How and Where Do I Get My Observation Hours for My PT School Application?
Physical therapy is an incredibly rewarding profession. Every day, physical therapists help their patients with activities ranging from rolling in bed by themselves, to throwing a fastball without pain in their shoulder, to walking to the school cafeteria without pain. However, the path to physical therapy can be challenging. Physical therapy school is an investment of time and money, both on your end as a student and on your school’s end. Therefore, it’s important that students gain exposure to the physical therapy profession before making the decision to apply to physical therapy school.
Many physical therapy schools require applicants to observe a physical therapist. Some schools require that you observe for a certain number of hours or in certain types of settings. So, how and where should you get your observation hours for PT school? Let’s dive in to learn more about this part of the application process, and learn more about our services to help build a competitive PT school application here!
Where Should I Complete My PT Observation Hours?
Physical therapy is a diverse profession. Physical therapists can now work in a variety of settings including hospitals, long term care facilities (such as nursing homes), inpatient rehabilitation centers, outpatient clinics, schools, wellness centers, hospices, and universities.
Given the profession’s diverse nature, it’s important to gain early exposure to different fields within physical therapy. Some PTs know from an early point exactly which field they want to go into. Some PTs start PT school with the intent of working in one setting, like sports rehabilitation, and a class or an internship convinces them to pursue a passion in a different setting, like outpatient pediatrics. Some PTs start their careers in one setting, like a hospital, and transition their career to a different setting, like an outpatient clinic.
PT observation hours provide you with an early opportunity to observe in a variety of PT settings. Take advantage of this opportunity! Try observing in at least three different settings, like a hospital, skilled nursing facility, and outpatient clinic.
Do These Hours Have to Be "Observation" Only? Can I Work Instead?

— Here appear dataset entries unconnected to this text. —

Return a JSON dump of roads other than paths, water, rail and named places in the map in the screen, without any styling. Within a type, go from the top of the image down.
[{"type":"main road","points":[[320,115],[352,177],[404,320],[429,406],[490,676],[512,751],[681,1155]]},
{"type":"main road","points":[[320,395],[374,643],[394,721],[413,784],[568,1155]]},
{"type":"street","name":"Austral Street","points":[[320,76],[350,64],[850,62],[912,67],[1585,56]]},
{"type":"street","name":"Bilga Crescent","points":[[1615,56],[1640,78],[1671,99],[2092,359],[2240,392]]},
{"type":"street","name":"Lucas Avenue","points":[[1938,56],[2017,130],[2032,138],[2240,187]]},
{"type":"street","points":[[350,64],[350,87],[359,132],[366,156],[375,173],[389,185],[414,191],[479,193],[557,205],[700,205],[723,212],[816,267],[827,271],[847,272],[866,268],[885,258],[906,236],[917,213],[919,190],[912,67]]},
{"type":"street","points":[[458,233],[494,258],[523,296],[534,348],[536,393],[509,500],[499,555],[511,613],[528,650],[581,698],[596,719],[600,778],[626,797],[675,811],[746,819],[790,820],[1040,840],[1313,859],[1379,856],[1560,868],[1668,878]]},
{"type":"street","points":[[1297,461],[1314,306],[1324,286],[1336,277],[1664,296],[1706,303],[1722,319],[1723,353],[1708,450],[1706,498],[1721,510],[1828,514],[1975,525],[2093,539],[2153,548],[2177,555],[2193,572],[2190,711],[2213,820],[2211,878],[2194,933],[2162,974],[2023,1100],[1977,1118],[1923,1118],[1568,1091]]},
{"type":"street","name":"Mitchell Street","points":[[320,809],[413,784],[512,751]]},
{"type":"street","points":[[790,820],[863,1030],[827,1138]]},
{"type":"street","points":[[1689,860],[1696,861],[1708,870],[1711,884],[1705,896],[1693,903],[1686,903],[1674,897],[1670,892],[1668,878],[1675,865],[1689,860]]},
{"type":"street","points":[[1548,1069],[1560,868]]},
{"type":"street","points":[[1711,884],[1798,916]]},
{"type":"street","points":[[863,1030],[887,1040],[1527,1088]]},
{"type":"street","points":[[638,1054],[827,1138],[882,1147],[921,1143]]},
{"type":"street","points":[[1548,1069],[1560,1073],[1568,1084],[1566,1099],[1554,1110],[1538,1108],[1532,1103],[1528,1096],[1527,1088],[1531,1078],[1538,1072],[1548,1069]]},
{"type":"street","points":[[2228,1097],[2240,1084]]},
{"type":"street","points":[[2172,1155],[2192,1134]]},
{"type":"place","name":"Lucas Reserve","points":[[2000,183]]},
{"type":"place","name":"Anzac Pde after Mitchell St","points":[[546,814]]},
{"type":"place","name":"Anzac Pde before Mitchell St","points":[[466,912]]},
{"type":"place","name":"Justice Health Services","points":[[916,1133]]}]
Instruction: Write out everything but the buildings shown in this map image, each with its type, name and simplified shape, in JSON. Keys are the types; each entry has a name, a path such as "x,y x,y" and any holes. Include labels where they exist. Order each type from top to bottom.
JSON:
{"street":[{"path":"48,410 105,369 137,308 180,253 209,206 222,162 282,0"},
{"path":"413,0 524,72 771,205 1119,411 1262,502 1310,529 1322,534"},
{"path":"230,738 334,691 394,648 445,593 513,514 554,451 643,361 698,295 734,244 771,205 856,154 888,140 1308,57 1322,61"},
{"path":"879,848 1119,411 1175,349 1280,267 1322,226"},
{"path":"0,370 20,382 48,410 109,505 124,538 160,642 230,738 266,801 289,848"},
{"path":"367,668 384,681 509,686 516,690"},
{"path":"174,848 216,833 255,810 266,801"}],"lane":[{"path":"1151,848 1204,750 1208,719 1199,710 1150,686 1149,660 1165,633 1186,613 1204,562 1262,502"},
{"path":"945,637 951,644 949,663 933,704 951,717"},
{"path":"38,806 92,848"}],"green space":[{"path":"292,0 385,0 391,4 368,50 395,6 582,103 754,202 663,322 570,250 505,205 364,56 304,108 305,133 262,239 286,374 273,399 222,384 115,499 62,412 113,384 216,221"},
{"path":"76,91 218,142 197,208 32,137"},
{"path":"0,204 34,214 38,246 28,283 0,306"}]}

The hours you submit for physical therapy school can take the form of observation, volunteer work, or paid work. Many hospitals allow applicants to volunteer in their inpatient units, which provides you with the opportunity to see how a physical therapy facility operates while volunteering your time to help with various tasks. Many students enjoy pursuing job opportunities, especially at outpatient PT clinics. These jobs allow students to quickly learn about working in a PT clinic while earning money and participating in office work/patient care. It’s up to you and the facilities at which you complete these hours to decide the format your hours can take.
How Do I Contact Facilities About Obtaining Hours?
Since many physical therapy schools now either strongly suggest or require that applicants observe a physical therapist before applying to PT school, many facilities are open to welcoming applicants for work, shadow/observation, or volunteer opportunities.
When reaching out to a facility like an outpatient clinic, gym/wellness center, or school, you should introduce yourself and explain that you’re interested in pursuing an observation and/or shadowing opportunity so you can learn more about physical therapy. You can also contact private companies about job opportunities, such as working as a physical therapy aide/technician.
Many hospitals, inpatient rehabilitation units, and skilled nursing facilities have volunteer programs already in place. It may be best to contact their volunteer department and explain that you would like to volunteer in one of the physical therapy units.